João Bosco aproveitou esse comentário para falar sobre o aproveitamento da infraestrutura. “O projeto de dessalinização em Tubarão tem um custo competitivo porque já existia um canal de captação de água do mar e já gerávamos energia elétrica, o que facilita todo o processo”.
“A água produzida por dessalinização e reúso deve ser competitiva – em termos de taxas – em relação à extraída de fontes convencionais, nisso há uma grande discussão. Os incentivos também são necessários, como Giuliano mencionou em seu discurso”, acrescentou.
Reúso na agricultura
Em seguida, o representante da ALADYR, PEDROZA, cedeu a palavra ao professor Rafael Bastos para falar sobre o tratamento de efluentes a ser utilizado como fonte de irrigação agrícola e nutrientes para o solo. “Temos uma prática – reúso de efluentes para a agricultura – bastante difundida no mundo e há várias experiências de regulamentação e aplicações indevidas que geraram problemas de saúde”

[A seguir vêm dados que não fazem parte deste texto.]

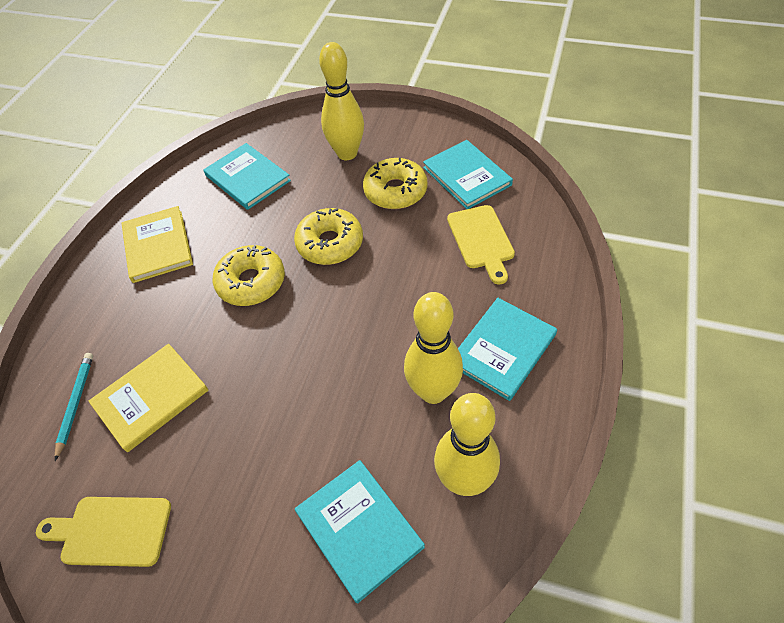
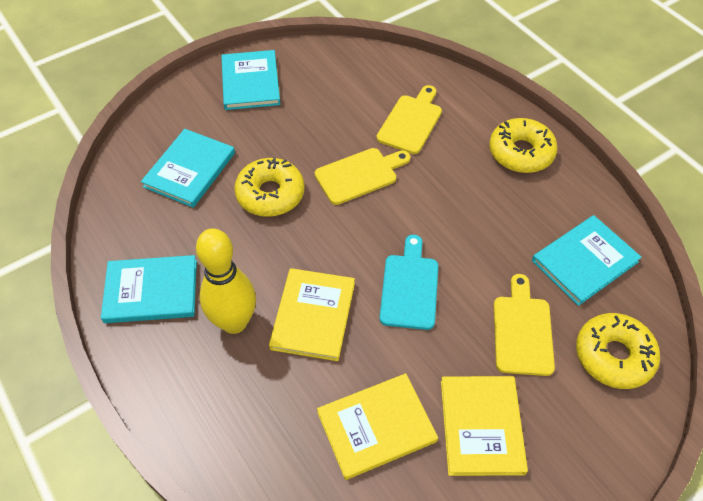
turquoise cutting board: none = 0 -> [380,235,438,330] = 1
turquoise pencil: [55,353,93,461] = 1 -> none = 0
yellow book: [89,344,208,452] [122,206,193,283] = 2 -> [269,268,355,361] [317,373,438,480] [441,376,528,476] = 3
yellow bowling pin: [319,42,364,160] [404,292,463,404] [434,393,500,496] = 3 -> [196,228,256,334] = 1
yellow cutting board: [36,497,171,567] [447,205,515,285] = 2 -> [315,148,410,205] [377,85,442,154] [494,274,555,376] = 3

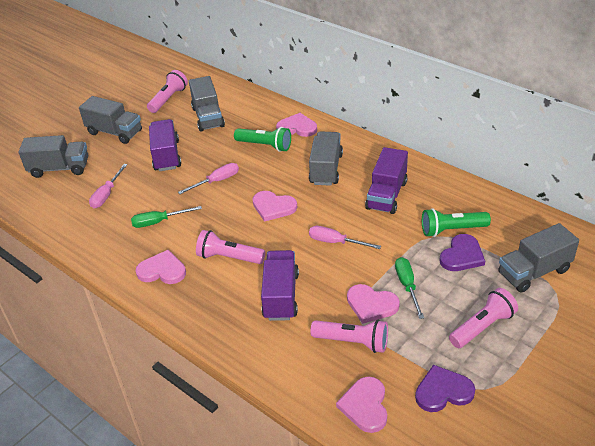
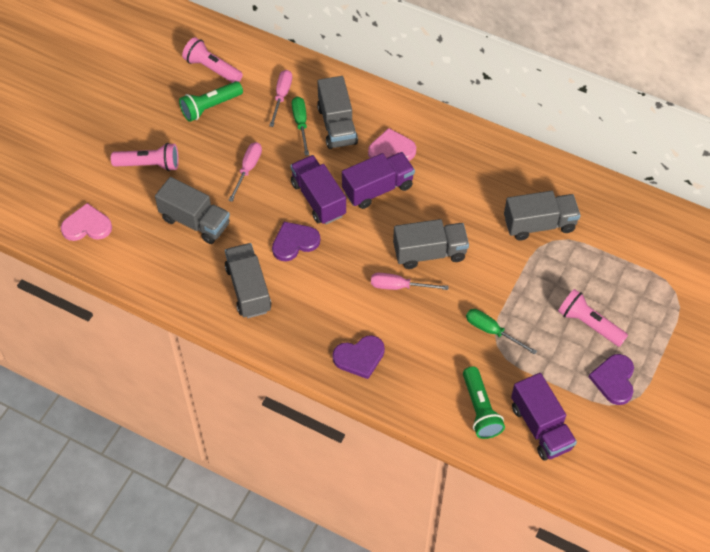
pink flashlight: [147,70,188,113] [196,230,265,264] [310,320,388,353] [449,288,518,348] = 4 -> [111,143,179,171] [182,37,243,83] [558,289,628,347] = 3
pink heart: [136,250,186,284] [253,191,297,222] [276,113,317,137] [336,377,387,433] [347,284,400,324] = 5 -> [61,203,112,241] [368,128,416,161] = 2
purple heart: [415,365,475,412] [439,234,485,271] = 2 -> [272,222,320,261] [332,335,385,379] [589,354,634,405] = 3

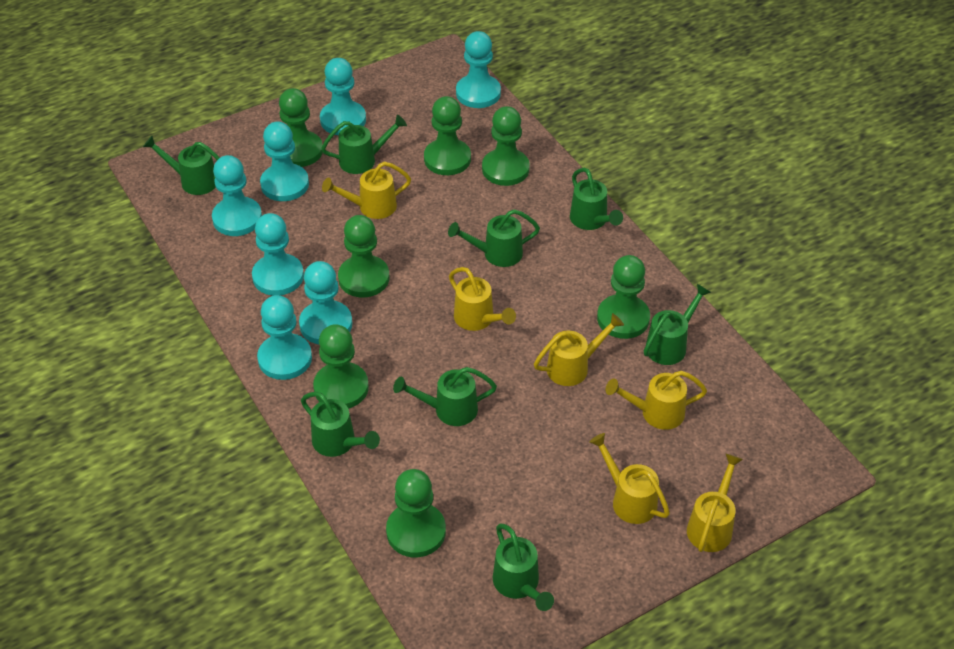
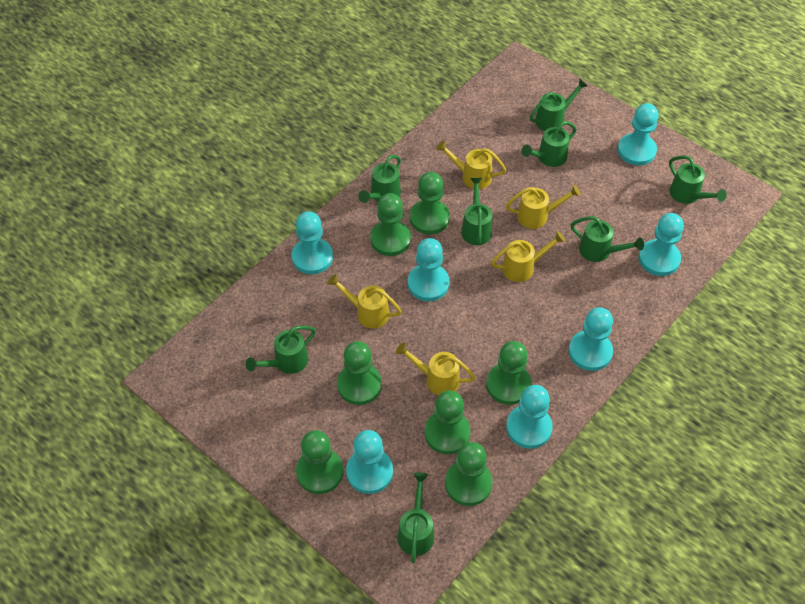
yellow watering can: [322,162,411,219] [449,267,516,331] [534,313,624,386] [589,433,670,524] [605,371,707,430] [687,453,743,552] = 6 -> [327,274,402,329] [396,343,475,395] [436,140,506,189] [491,231,565,282] [506,185,581,229] = 5

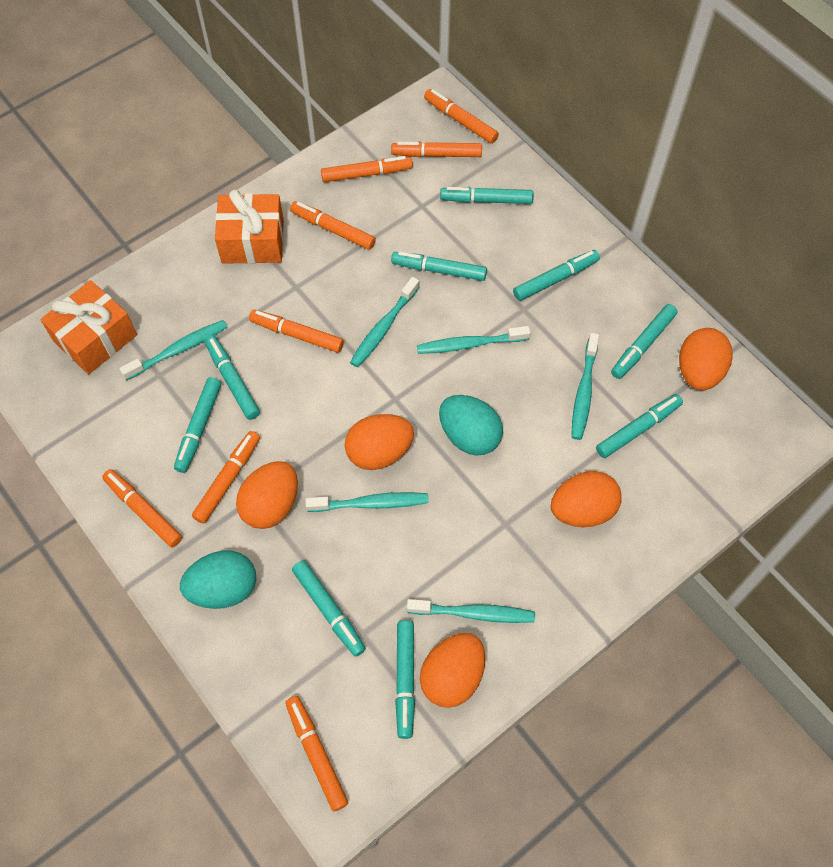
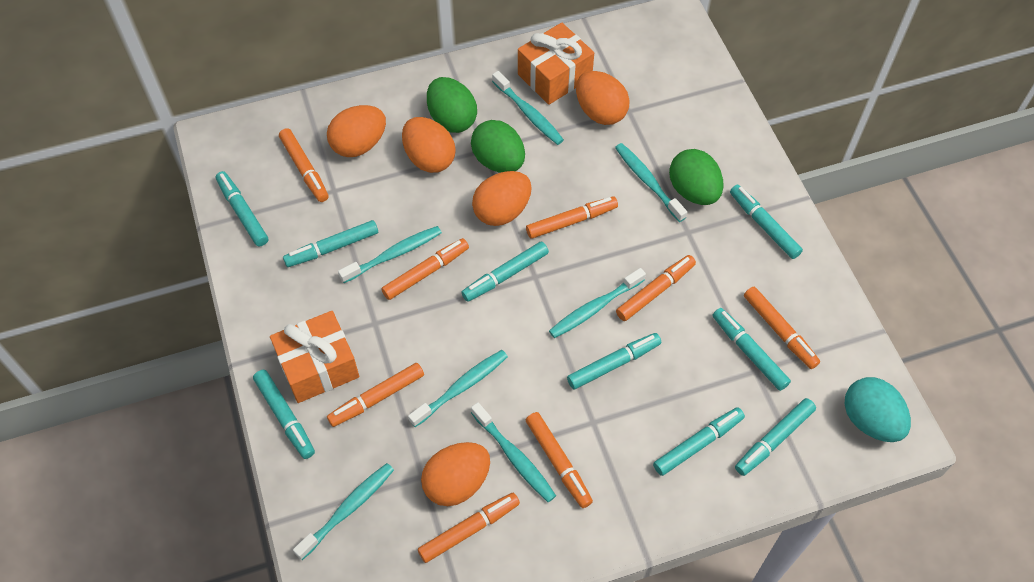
green egg: none = 0 -> [427,77,477,133] [471,120,525,173] [669,149,724,205] = 3
turquoise egg: [180,551,256,609] [439,395,503,456] = 2 -> [845,377,911,442] = 1
turquoise toothbrush: [119,320,227,380] [305,492,429,512] [350,277,419,367] [407,599,535,623] [417,326,531,354] [571,333,599,440] = 6 -> [293,463,394,560] [338,226,442,283] [408,350,508,427] [471,402,556,502] [492,71,564,145] [549,268,646,338] [615,143,687,222] = 7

“Na sua opinião, qual a importância da avaliação de risco na regulamentação do reúso da água na agricultura? Como o Brasil é avaliado na questão do reúso para fins agrícolas? E o que devemos melhorar? ” ele perguntou ao professor.
Bastos respondeu que o seu enfoque está na fundamentação científica para a regulação da qualidade da água gerada a partir do reúso para aplicação na agricultura e que esta reside principalmente nas motivações para preservar a saúde pública e reduzir o impacto ambiental da atividade.
Como exemplo mundial de reúso agrícola de efluentes, ele citou Israel, “devido à necessidade de uma gestão eficiente da água. Reutiliza grande parte de seus efluentes urbanos. É um esquema muito interessante no qual sua política nacional de gestão hídrica desempenha um papel importante. Eles são um emblema no mundo por suas políticas públicas de incentivo fiscal”.
“O reúso da água é um imperativo e a agricultura é o grande consumidor”, frisou ao dizer que é necessário acelerar esta prática, principalmente em contextos de crise hídrica.
Afirmou que no Brasil houve iniciativas nesta área que mobilizaram grandes setores da sociedade, mas não tiveram respaldo político e que recentemente houve uma maior incorporação do meio acadêmico à consultoria na elaboração de instrumentos jurídicos que contemplem os aspectos científicos da avaliação de risco.
Fez um percurso histórico pela discussão e pelos pontos de convergência e divergência sobre a aplicabilidade da norma e as instituições que se encarregariam de zelar pelo seu cumprimento. “Falou-se muito sobre os padrões de qualidade da água reciclada em função do uso e foi levada em consideração uma legislação de referência como a norte-americana”.
Como conselho, disse que o Brasil deve se preparar para legislar a respeito do reúso potável porque as condições de seca e escassez assim requerem, mas que ao mesmo tempo existem processos para levar os efluentes com a qualidade necessária ao consumo humano.
Por fim, a crise sanitária causada pela pandemia (covid-19) não faltou no debate e Pedroza a utilizou como argumento para a necessidade nacional de atender às comunidades das regiões mais periféricas e integrar soluções de saneamento centralizadas e descentralizadas para garantir condições adequadas higiene, saúde e desenvolvimento.
Os representantes da ALADYR agradeceram aos palestrantes pela disponibilidade em participar e compartilhar conhecimento e opiniões sobre o caminho que o Brasil deve seguir para reduzir lacunas e alcançar o desenvolvimento em regiões afetadas pela falta de serviços básicos. O fórum está disponível, com acesso livre e aberto, no Canal YOUTUBE da ALADYR.